DIRECTIONS: Could you output each record below exactly as it stands and leave the pictures out?

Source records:
┌──

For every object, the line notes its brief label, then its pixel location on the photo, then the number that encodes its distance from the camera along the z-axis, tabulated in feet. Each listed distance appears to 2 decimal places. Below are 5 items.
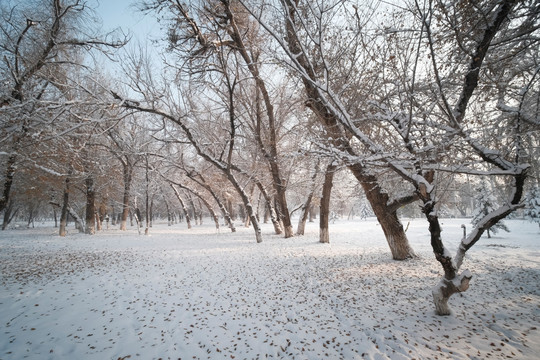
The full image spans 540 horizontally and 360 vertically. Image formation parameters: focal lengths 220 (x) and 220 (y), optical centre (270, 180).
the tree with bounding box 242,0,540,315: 12.97
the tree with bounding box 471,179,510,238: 58.95
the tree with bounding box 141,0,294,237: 25.72
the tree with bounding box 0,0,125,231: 23.20
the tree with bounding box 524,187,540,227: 54.06
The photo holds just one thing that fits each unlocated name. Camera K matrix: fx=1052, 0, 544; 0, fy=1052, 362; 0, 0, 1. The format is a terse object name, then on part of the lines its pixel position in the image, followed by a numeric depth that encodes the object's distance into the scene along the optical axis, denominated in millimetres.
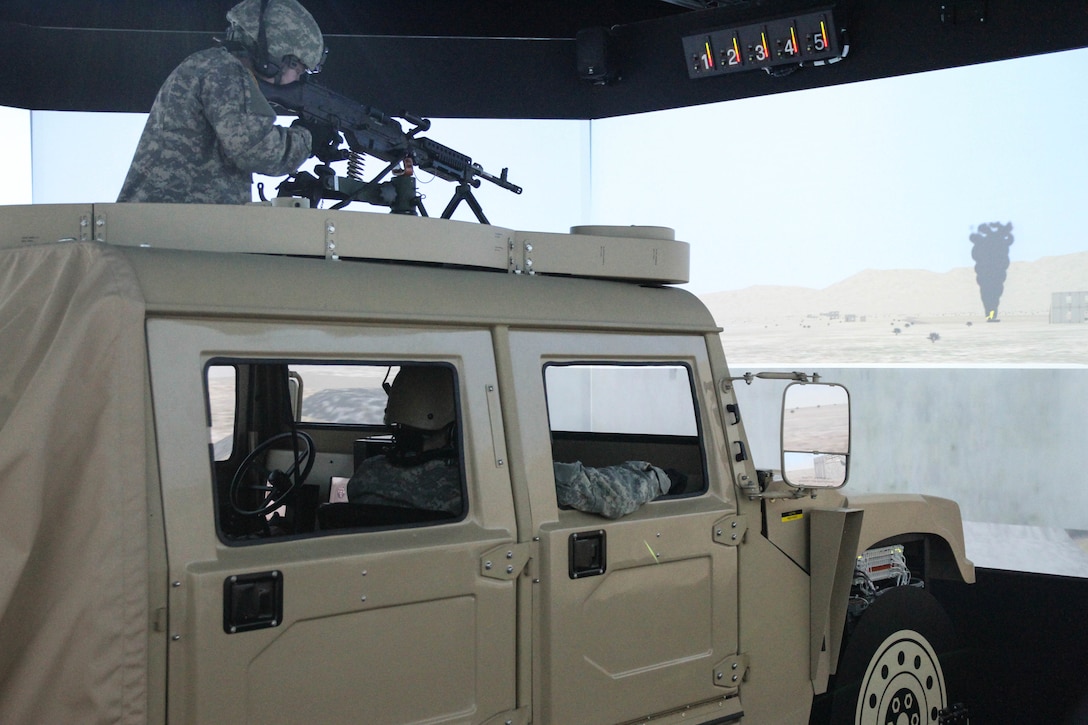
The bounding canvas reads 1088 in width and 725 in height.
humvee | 2062
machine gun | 3824
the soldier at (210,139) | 3209
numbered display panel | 6875
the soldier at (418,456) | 2754
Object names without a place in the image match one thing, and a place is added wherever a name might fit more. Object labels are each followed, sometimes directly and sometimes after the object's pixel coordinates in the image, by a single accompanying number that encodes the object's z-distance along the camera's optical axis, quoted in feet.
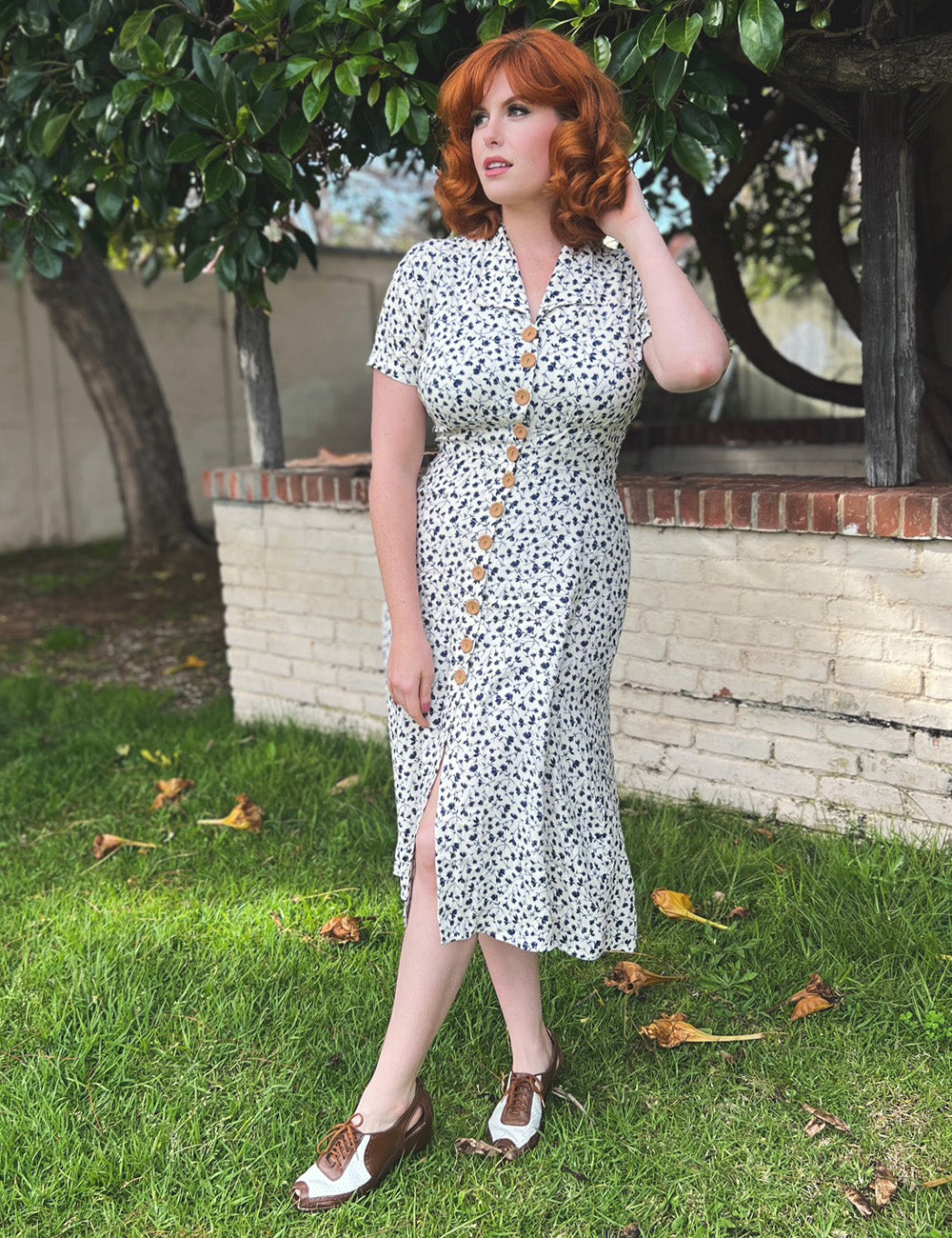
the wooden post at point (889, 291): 10.52
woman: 6.93
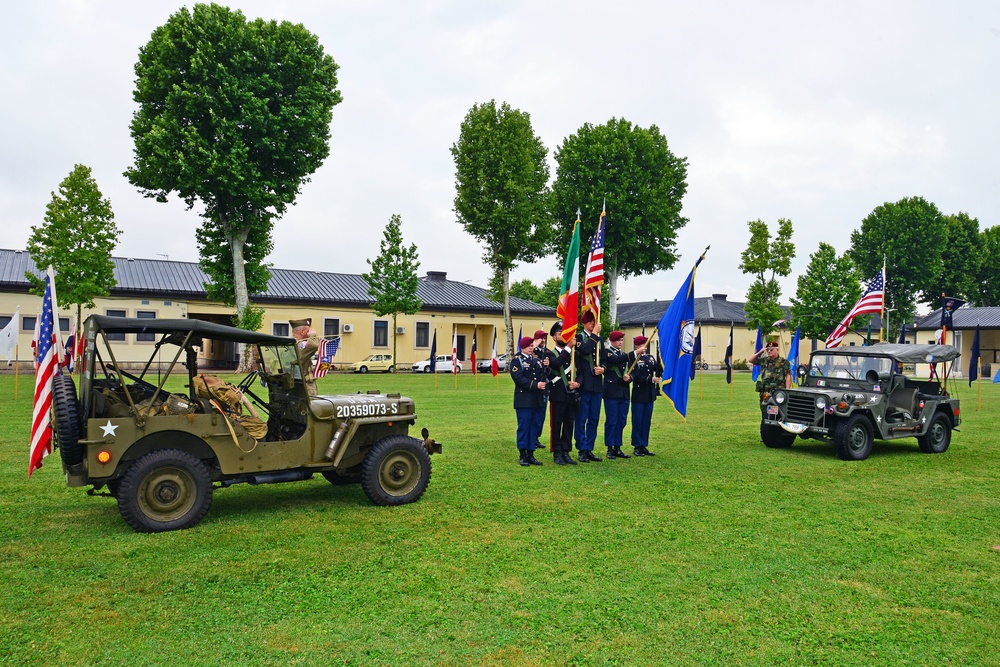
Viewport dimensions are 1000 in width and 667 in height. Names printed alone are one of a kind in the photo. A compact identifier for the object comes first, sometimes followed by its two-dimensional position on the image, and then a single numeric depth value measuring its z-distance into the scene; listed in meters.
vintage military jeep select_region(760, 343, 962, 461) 11.52
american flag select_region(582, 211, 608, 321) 11.73
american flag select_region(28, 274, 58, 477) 6.83
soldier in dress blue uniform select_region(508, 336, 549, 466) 10.22
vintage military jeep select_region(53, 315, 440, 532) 6.33
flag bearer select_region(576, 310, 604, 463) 10.92
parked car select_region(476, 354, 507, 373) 46.87
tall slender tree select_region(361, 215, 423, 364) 41.31
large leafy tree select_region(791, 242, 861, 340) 49.59
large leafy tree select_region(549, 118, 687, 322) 42.09
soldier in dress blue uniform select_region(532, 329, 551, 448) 10.42
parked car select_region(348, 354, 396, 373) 43.84
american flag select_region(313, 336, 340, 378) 25.23
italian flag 10.75
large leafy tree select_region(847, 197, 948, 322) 56.94
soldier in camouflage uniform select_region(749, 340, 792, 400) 14.47
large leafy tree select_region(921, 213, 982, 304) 60.59
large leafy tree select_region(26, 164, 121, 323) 28.14
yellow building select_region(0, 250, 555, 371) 39.31
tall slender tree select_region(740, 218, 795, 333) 46.78
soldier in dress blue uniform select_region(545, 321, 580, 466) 10.51
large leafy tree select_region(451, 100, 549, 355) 41.38
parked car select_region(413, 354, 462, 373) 45.56
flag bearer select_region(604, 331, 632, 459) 11.18
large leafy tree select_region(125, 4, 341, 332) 27.91
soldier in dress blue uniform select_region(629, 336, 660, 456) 11.52
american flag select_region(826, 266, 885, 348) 18.16
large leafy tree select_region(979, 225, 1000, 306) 61.75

└──

SOLUTION TO THE EXERCISE:
For every object, the line notes its brief label, then its pixel location on the photo, then the number that encodes its distance from the camera along the z-axis, tabulated in feet. Each listed distance appears to 2 decimal places. Below are 5 items.
The full image spans 540 horizontally and 360 vertically. Image formation parameters: focal lengths 220 (x) and 220 (y), optical centre (270, 180).
the tree with bounding box 242,0,540,315: 12.97
the tree with bounding box 471,179,510,238: 58.95
the tree with bounding box 141,0,294,237: 25.72
the tree with bounding box 0,0,125,231: 23.20
the tree with bounding box 524,187,540,227: 54.06
The photo holds just one thing that fits each unlocated name. Camera K matrix: fx=1052, 0, 544; 0, fy=1052, 362; 0, 0, 1. The format is a terse object name, then on part of the lines its pixel position in the image, followed by a numeric depth that encodes the object's distance into the scene along the optical axis, denominated in millimetres.
The bounding canvas reads 1088 in width and 725 in height.
humvee | 2062
machine gun | 3824
the soldier at (210,139) | 3209
numbered display panel | 6875
the soldier at (418,456) | 2754
Object names without a place in the image match one thing, and a place is added wherever a name might fit more. Object labels are each followed, sometimes directly and sometimes after the object's pixel coordinates in the image, by a single accompanying number that encodes the object's z-distance along the camera's optical axis, quoted in feet.
the wooden post at point (889, 291): 10.52
woman: 6.93
Viewport dimensions are 1000 in width and 667 in height. Names printed alone are one of a kind in the photo. A compact identifier for the object comes first, sometimes followed by its two-dimensional position on the image, and then a single numeric depth value measuring its z-distance into the scene; listed in meters.
vintage military jeep select_region(760, 343, 962, 461) 11.52
american flag select_region(582, 211, 608, 321) 11.73
american flag select_region(28, 274, 58, 477) 6.83
soldier in dress blue uniform select_region(508, 336, 549, 466) 10.22
vintage military jeep select_region(53, 315, 440, 532) 6.33
flag bearer select_region(576, 310, 604, 463) 10.92
parked car select_region(476, 354, 507, 373) 46.87
tall slender tree select_region(361, 215, 423, 364) 41.31
large leafy tree select_region(791, 242, 861, 340) 49.59
large leafy tree select_region(549, 118, 687, 322) 42.09
soldier in dress blue uniform select_region(532, 329, 551, 448) 10.42
parked car select_region(348, 354, 396, 373) 43.84
american flag select_region(313, 336, 340, 378) 25.23
italian flag 10.75
large leafy tree select_region(847, 197, 948, 322) 56.94
soldier in camouflage uniform select_region(749, 340, 792, 400) 14.47
large leafy tree select_region(921, 213, 982, 304) 60.59
large leafy tree select_region(26, 164, 121, 323) 28.14
yellow building select_region(0, 250, 555, 371) 39.31
tall slender tree select_region(740, 218, 795, 333) 46.78
soldier in dress blue uniform select_region(545, 321, 580, 466) 10.51
large leafy tree select_region(451, 100, 549, 355) 41.38
parked car select_region(413, 354, 462, 373) 45.56
flag bearer select_region(604, 331, 632, 459) 11.18
large leafy tree select_region(125, 4, 341, 332) 27.91
soldier in dress blue uniform select_region(629, 336, 660, 456) 11.52
american flag select_region(826, 266, 885, 348) 18.16
large leafy tree select_region(979, 225, 1000, 306) 61.75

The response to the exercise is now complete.